### TASK DETAILS
Look through the data below and output, unchanged, every line from the one holding "Fii primul care lasă o recenzie" through the one holding "BKW Energie AG", inclusive. Skip the pictures.

### DATA TO USE
┌──
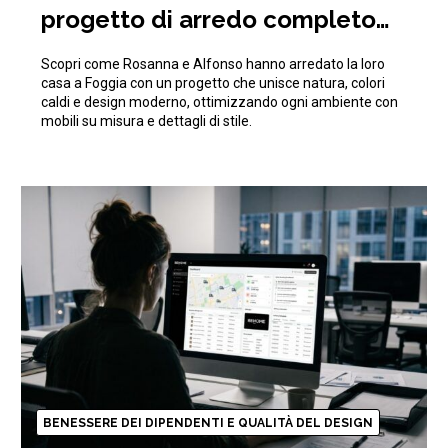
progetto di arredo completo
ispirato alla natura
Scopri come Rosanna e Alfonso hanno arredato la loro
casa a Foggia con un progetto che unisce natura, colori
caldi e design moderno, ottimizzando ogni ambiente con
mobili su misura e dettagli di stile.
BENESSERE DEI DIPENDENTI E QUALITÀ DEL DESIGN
└──
┌──
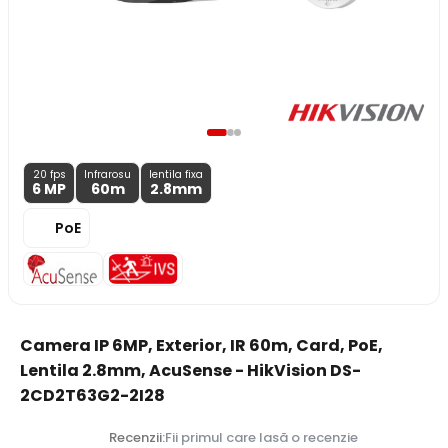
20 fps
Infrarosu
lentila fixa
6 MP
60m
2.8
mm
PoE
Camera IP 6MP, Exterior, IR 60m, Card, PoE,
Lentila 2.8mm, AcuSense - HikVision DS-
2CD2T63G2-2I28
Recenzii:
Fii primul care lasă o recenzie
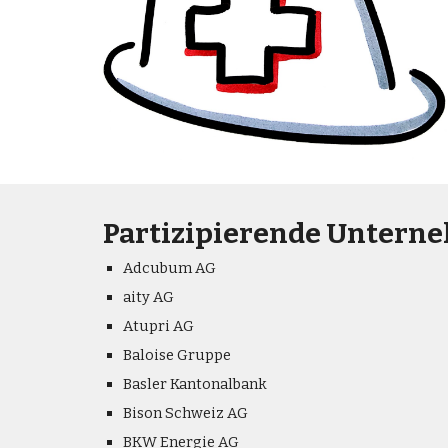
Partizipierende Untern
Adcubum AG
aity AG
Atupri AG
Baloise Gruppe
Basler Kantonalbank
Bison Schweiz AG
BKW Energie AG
└──
### REPLY TO THE TASK
Fii primul care lasă o recenzie
Partizipierende Untern
Adcubum AG
aity AG
Atupri AG
Baloise Gruppe
Basler Kantonalbank
Bison Schweiz AG
BKW Energie AG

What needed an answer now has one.